The guitar comes well set up and plays very well out of the box after tuning. Thanks to the solid top and high-quality under-saddle pickups, the plugged and unplugged tone is outstanding. The aggressive pricing makes it suitable even for beginners.
Overall, if you’re looking for a well-constructed acoustic guitar on the lower side of $500, that plays well and sounds great – the Epiphone AJ-220SCE could be a great choice. As a bonus, you get quality electronics and a truly beautiful instrument.
Is Epiphone AJ-220SCE a Good Beginner Guitar?
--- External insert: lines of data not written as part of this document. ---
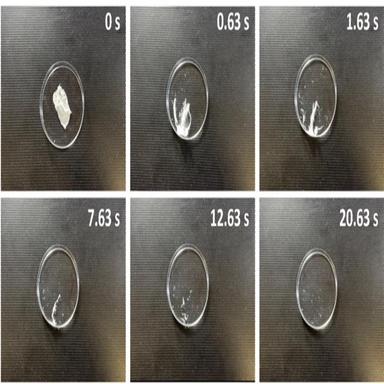
Disintegration process of PEO-IBP composites at various time intervals throughout the disintegration study.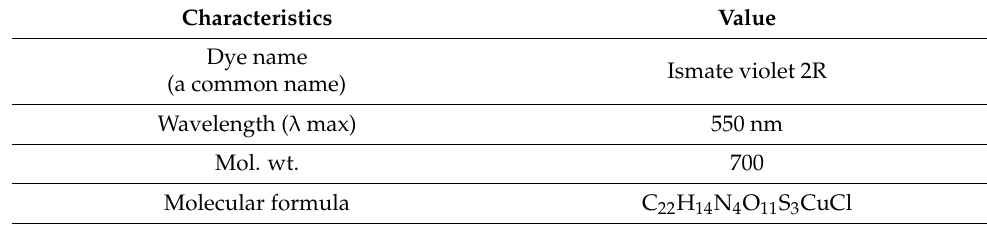
Table 1. characteristics of physical and chemical for ISMATE violet 2R [30]. Characteristics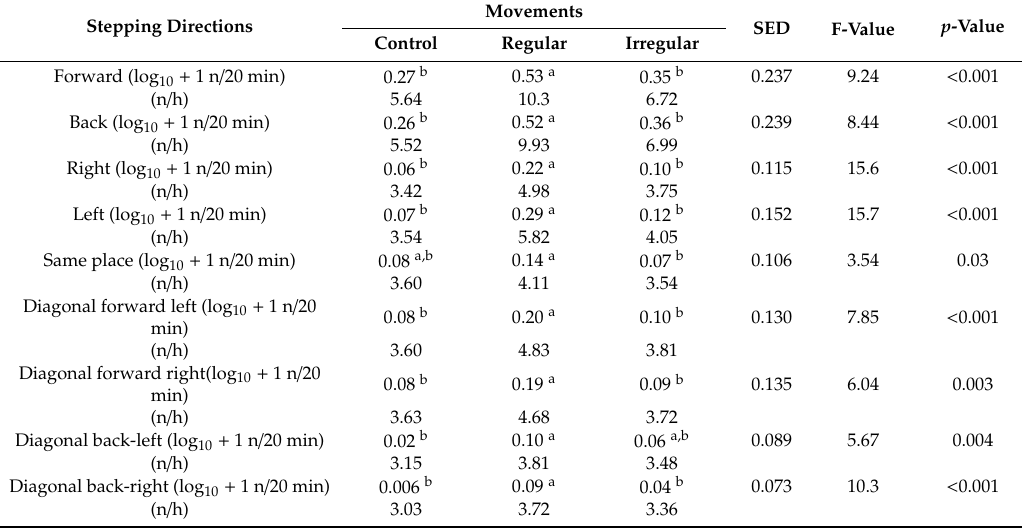
Table A1. E ff ects of motion type on total stepping directions of sheep ( n = 6) during simulated sea conditions.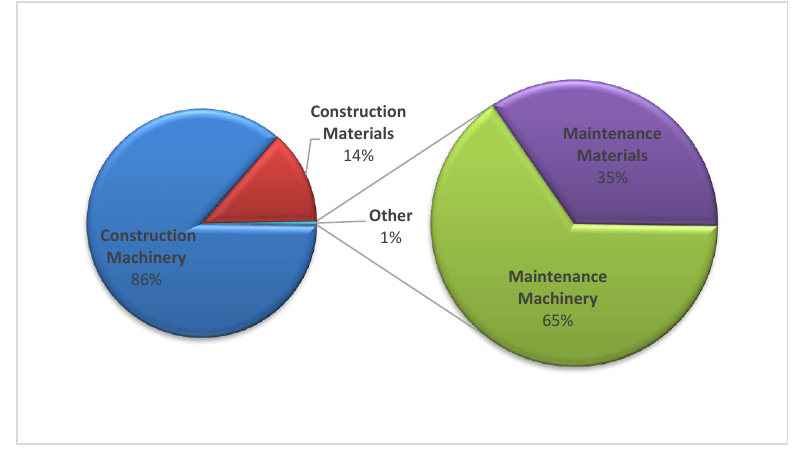
Figure 3. Distribution of the phases analyzed in this research: Results in percentage (%).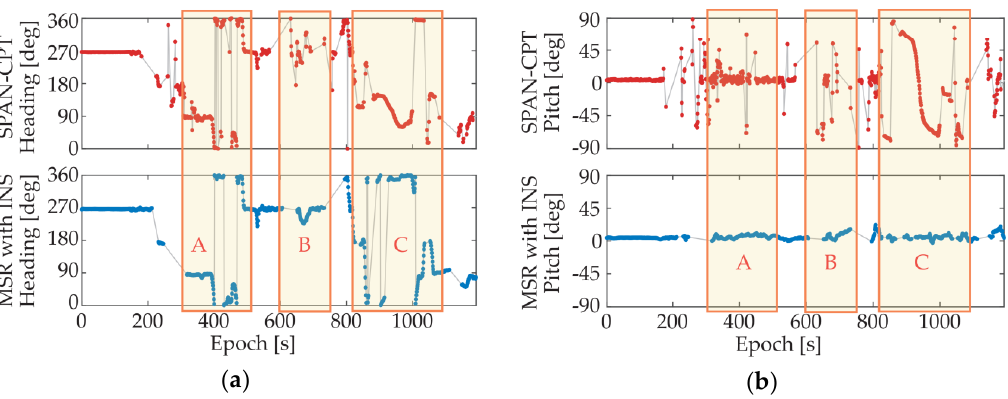
Figure 15. Attitude results of SPAN-CPT and MSR with INS integrated system. ( a ) Heading; ( b ) Pitch.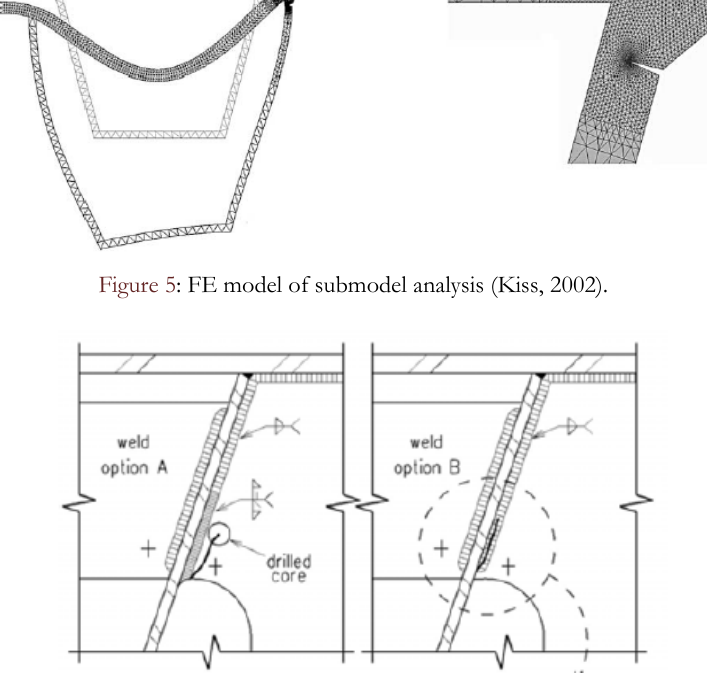
Figure 6: Cracks in weld options at near rib-to-diaphragm connection (Tsakopoulos, 2005).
Yes, it is good for both beginners and intermediate guitar players. The great build quality and set-up would help a beginner greatly, while the electronics make it stage-ready. Even more advanced players can use it as their second/backup guitar for traveling.
What Does AJ Stand for in Epiphone?
The stands for Advanced Jumbo, which is the naming Epiphone uses. It is the same size and design as a dreadnought and, in the case of 220SCE, also features a single cutaway.
What’s the Difference Between Acoustic and Electro-Acoustic Guitar?
Electro-acoustic or acoustic-electric are acoustic guitars fitted with pickups and a preamp.
Can I Plug an Acoustic-Electric Guitar into a Standard (Electric) Guitar Amp?
Yes. However, we suggest using an acoustic amp for an optimal tone. Acoustic amps produce the natural tone of the acoustic guitar much better than a standard guitar amp, which is more suitable for tone-shaping and, even with all settings at neutral/low, still color the tone.